After the Eichmann trial, thanks to Ben Gurion, Holocaust remembrance became a key feature in the identity of Israel. The genocide against the Jews was presented as a unique case of genocide in history, from which the very importance of Israel descended. On this element of uniqueness, a true ideology was built. Students were taught that the Jews were the only victims of genocide. They were not taught about the tragedy of the Roma during the Holocaust, nor about the fact that the massacres had affected many other peoples such as the Armenians, Rwandans, Cambodians, or even the Ukrainans during the great famine caused by Stalin.

For years, the Israeli youth population has been educated to believe that Israel exists as a victim and that the Jews have been the only victims of genocide in history. 

The only purpose of remembering the Holocaust was to resist anti-Semitism. Students were not taught that genocide is a part of human history and the catastrophe that had affected the Jews could be repeated against other peoples.

The consequences of this in the field of education have had negative effects. Although they were aware of the Holocaust dynamics, young people would not be able to understand mass crimes and the persecutions that hit the rest of the world.

The one-sidedness of memory has made the new generations less sensitive to the suffering of others.

“I had to overcome a wall of misunderstanding, when I approached the Rwandan tragedy,” said young researcher Noam Shouster. “It was like questioning the primacy of Jewish suffering.”

The meeting thus launched revolutionary messages to the Israeli society. It marked the start of a campaign for the public recognition of the Armenian genocide: a petition with thousands signatures is circulating throughout the country and Reuven Rivlin, Israel’s new President, unofficially said that he was ready to support it. Furthermore, Auron incited people to broaden Holocaust education to encompass teaching the importance of remembering and studying all other genocide cases as well. In 2015 the university of Ra’anana will hold a major international meeting to mark the centennial of the Armenian genocide. All participants of the conference then committed to supporting the European Day of the Righteous, that until now, was welcomed quite half-heartedly by Yad Vashem. This is because he believed other rescuers were not as important as those of the Holocaust.

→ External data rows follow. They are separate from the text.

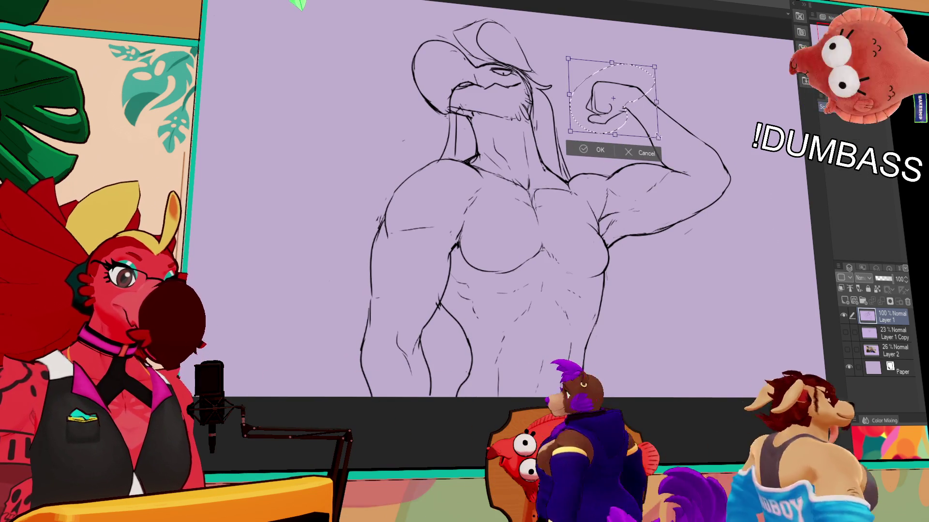
pyautogui.moveTo(662, 142); pyautogui.dragTo(661, 145)
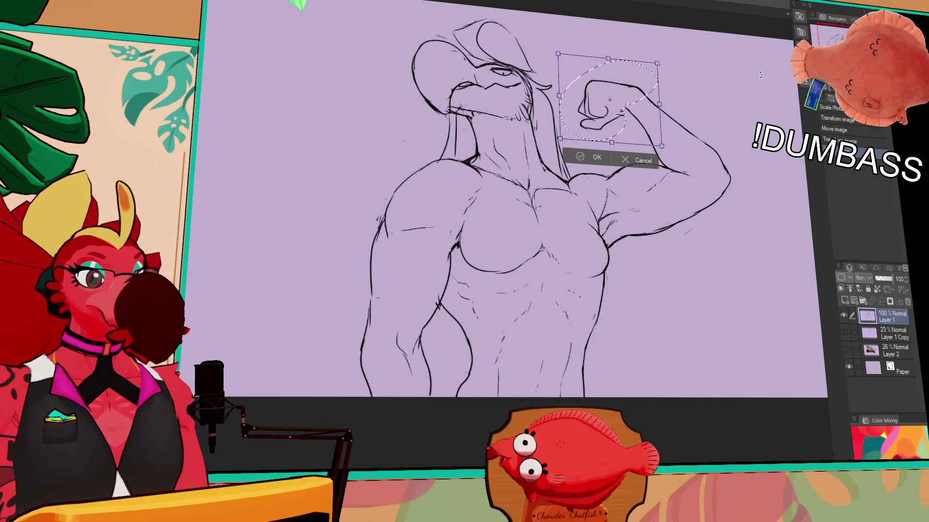
pyautogui.press('Return')
pyautogui.press('ctrl+d')
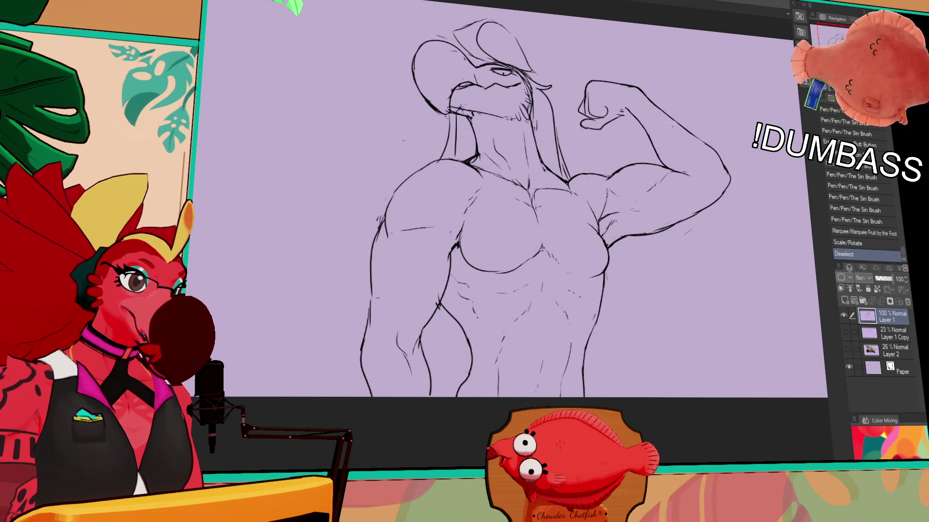
# Erase and redraw small strokes around the fist and the head's upper-left outline
pyautogui.moveTo(624, 113); pyautogui.dragTo(651, 139)
pyautogui.moveTo(651, 140)
pyautogui.mouseDown()
pyautogui.moveTo(663, 152)
pyautogui.moveTo(668, 115)
pyautogui.moveTo(699, 116)
pyautogui.mouseUp()
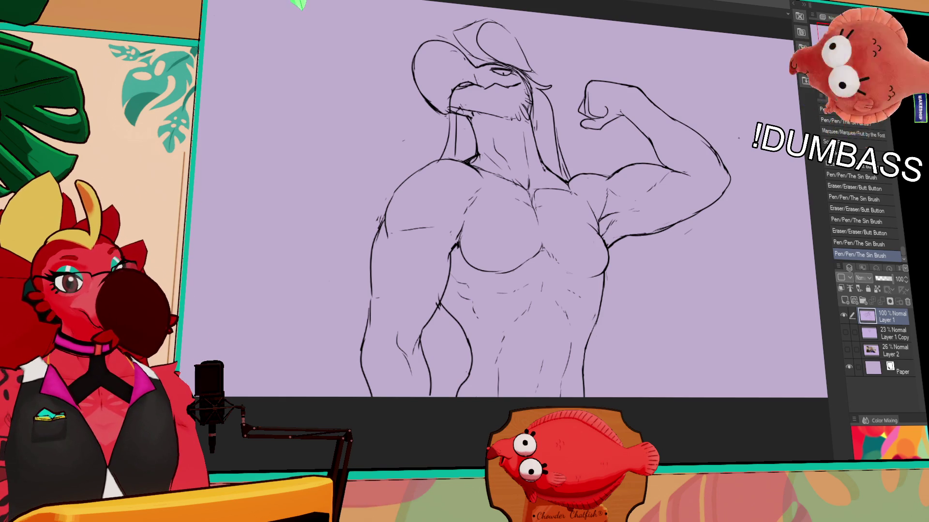
pyautogui.moveTo(687, 134); pyautogui.dragTo(680, 173)
pyautogui.moveTo(432, 136)
pyautogui.mouseDown()
pyautogui.moveTo(457, 101)
pyautogui.moveTo(488, 121)
pyautogui.mouseUp()
pyautogui.moveTo(726, 237); pyautogui.dragTo(727, 191)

The turning point of the whole conference was the speech by professor Yehuda Bauer, who was for some years the reference point of Yad Vashem and to some extent, can be considered the great theorist of the uniqueness of the Holocaust, with all its distortions.

The professor has not yet engaged in self-criticism, as Yair Auron wittingly and provocatively pointed out, but he reversed this statement in a passionate speech with rhethoric about the Holocaust, that makes the waters of Israeli discourse unduly murky. “We do not have to become enslaved to a conceptual definition of the Holocaust – thus explained professor Bauer – but rather ask ourselves how it would be possible to prevent all mass atrocities that hit our planet. Genocide is part of history and if we want to remember the Holocaust, we must commit to finding the political and cultural tools that are more apt to accomplish this purpose. The rest is hollow words”.